Memahami Hak-hak Istri Pasca Menggugat Cerai Suami
Utama

Memahami Hak-hak Istri Pasca Menggugat Cerai Suami

Meski tidak dijelaskan secara eksplisit, namun KHI menyatakan hak istri setelah menggugat cerai suami adalah mendapat nafkah idah dari bekas suaminya, kecuali ia nusyuz.

Oleh:
Fitri Novia Heriani
Bacaan 5 Menit

Dalam kasus cerai gugat ini, hakim menjatuhkan putusan bahwa mantan suami sebagai tergugat wajib memberikan nafkah kepada mantan istrinya sebagai penggugat. Bentuk hak istri setelah menggugat cerai suami dalam kasus ini, antara lain (hal. 165):

“hadanah kepada penggugat setiap bulan minimal sejumlah Rp4 juta sampai anak tersebut dewasa dan mandiri atau berumur 21 tahun; nafkah idah kepada penggugat selama tiga bulan sebesar Rp10 juta.”

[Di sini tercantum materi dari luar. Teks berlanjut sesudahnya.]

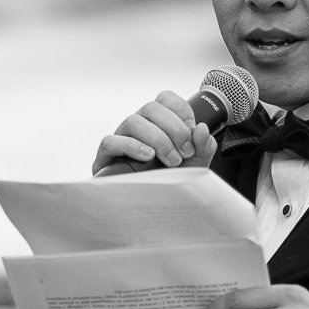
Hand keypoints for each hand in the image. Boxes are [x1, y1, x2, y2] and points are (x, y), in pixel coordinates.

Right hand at [92, 91, 217, 175]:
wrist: (153, 208)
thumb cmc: (171, 183)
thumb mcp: (195, 166)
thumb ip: (203, 147)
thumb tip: (201, 129)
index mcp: (158, 123)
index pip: (165, 99)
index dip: (180, 109)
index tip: (193, 129)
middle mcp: (139, 127)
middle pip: (151, 108)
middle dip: (174, 129)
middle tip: (186, 153)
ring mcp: (121, 139)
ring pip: (133, 122)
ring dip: (157, 139)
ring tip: (172, 161)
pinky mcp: (106, 157)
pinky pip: (110, 142)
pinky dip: (131, 146)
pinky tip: (148, 156)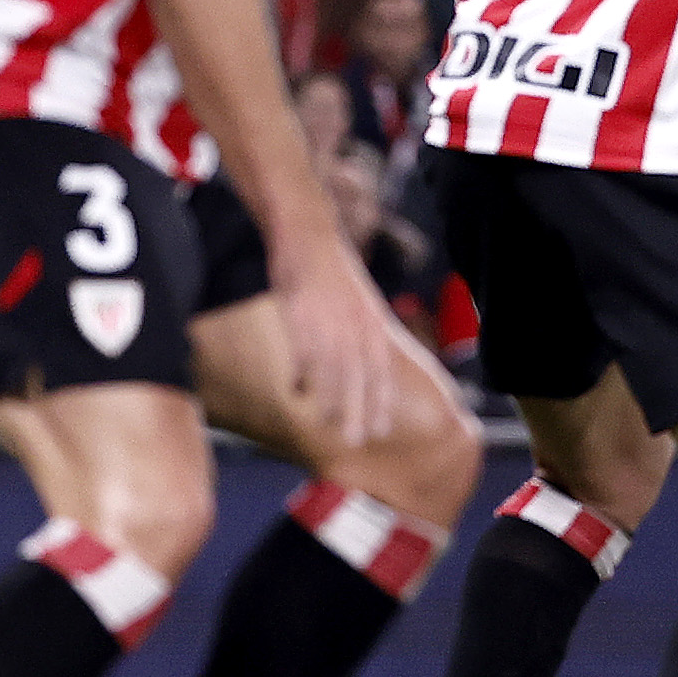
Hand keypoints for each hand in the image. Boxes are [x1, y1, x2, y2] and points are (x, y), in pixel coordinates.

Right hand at [268, 240, 432, 456]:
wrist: (310, 236)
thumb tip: (368, 364)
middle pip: (359, 377)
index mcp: (372, 323)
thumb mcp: (360, 303)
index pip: (381, 370)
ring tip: (326, 422)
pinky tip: (296, 390)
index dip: (381, 401)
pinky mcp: (302, 313)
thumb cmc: (333, 273)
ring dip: (330, 399)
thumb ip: (364, 335)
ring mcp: (329, 320)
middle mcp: (355, 325)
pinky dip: (301, 372)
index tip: (381, 427)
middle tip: (356, 439)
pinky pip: (302, 351)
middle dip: (359, 410)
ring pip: (332, 369)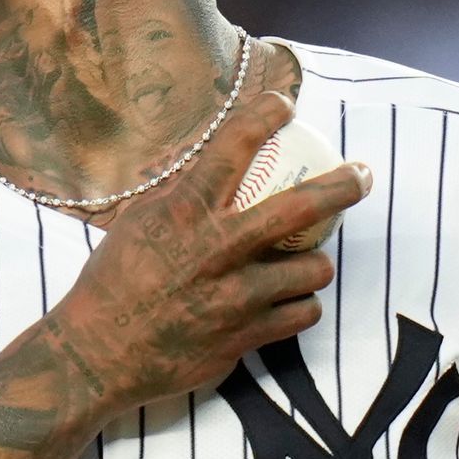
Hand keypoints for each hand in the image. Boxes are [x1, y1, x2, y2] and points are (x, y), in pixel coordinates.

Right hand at [52, 43, 372, 411]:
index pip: (234, 146)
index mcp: (186, 212)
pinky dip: (301, 305)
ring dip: (316, 263)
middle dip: (342, 185)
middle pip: (302, 208)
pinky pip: (301, 315)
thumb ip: (179, 194)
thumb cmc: (113, 283)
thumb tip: (210, 161)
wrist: (98, 354)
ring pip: (313, 270)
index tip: (284, 103)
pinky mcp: (245, 338)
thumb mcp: (137, 223)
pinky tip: (290, 301)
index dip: (266, 114)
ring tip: (307, 262)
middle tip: (360, 175)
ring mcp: (236, 298)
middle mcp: (217, 250)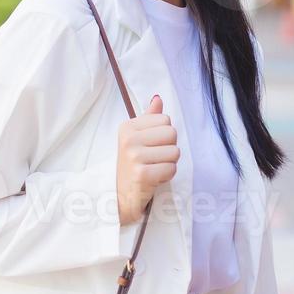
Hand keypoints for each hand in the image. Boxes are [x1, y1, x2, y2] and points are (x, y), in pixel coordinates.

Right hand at [116, 95, 179, 225]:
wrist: (119, 195)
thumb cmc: (132, 164)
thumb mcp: (136, 138)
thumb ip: (149, 118)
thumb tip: (158, 98)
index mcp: (128, 126)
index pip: (165, 119)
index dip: (164, 135)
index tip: (151, 146)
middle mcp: (129, 139)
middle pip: (172, 133)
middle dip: (169, 148)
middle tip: (155, 158)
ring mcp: (134, 157)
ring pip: (175, 152)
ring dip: (169, 163)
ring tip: (154, 168)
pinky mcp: (141, 174)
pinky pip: (171, 168)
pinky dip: (167, 175)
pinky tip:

Hak istri setelah menggugat cerai suami berupa nafkah idah ini dianggap sebagai kewajiban dari mantan suami kepada istri yang telah diceraikan. Hal ini merupakan suatu sikap yang sepatutnya dilakukan oleh suami karena nafkah idah bisa sedikit meringankan beban hidup ketika menjalani masa idah dan bisa menjadi pelipur lara bagi istri.

Hal ini dikonfirmasi pula oleh Mahkamah Agung dalam Lampiran SEMA 3/2018, di mana hak istri setelah menggugat cerai suami dapat berupa nafkah idah dan nafkah mut’ah sepanjang tidak nusyuz (hal. 15).

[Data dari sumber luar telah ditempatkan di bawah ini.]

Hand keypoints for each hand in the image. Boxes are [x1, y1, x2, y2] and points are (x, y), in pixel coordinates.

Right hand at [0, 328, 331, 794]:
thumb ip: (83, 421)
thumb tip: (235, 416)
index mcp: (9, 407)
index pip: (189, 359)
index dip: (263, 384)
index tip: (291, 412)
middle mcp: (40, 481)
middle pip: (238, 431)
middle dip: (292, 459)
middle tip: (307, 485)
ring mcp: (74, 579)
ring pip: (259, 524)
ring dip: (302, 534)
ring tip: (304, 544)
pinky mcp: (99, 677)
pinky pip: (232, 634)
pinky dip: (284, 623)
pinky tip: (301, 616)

Namun, hakim dalam menetapkan nafkah madhiyah, nafkah idah, nafkah mut’ah, dan nafkah anak, harus mempertimbangkan rasa keadilan dan kepatutan dengan menggali fakta kemampuan ekonomi suami dan fakta kebutuhan dasar hidup istri dan/atau anak (hal. 14).

Berdasarkan putusan dan edaran tersebut, tidak tertutup kemungkinan dalam perkara cerai gugat, pihak penggugat (istri) dapat mengajukan hak istri setelah menggugat cerai suami berupa nafkah nafkah idah, nafkah mut’ah, dan nafkah anak sepanjang tidak nusyuz.

Namun, dikabulkannya permohonan hak istri setelah menggugat cerai suami ini sifatnya kasuistik, tergantung alasan dan kondisi-kondisi yang terjadi. Termasuk kemampuan ekonomi suami.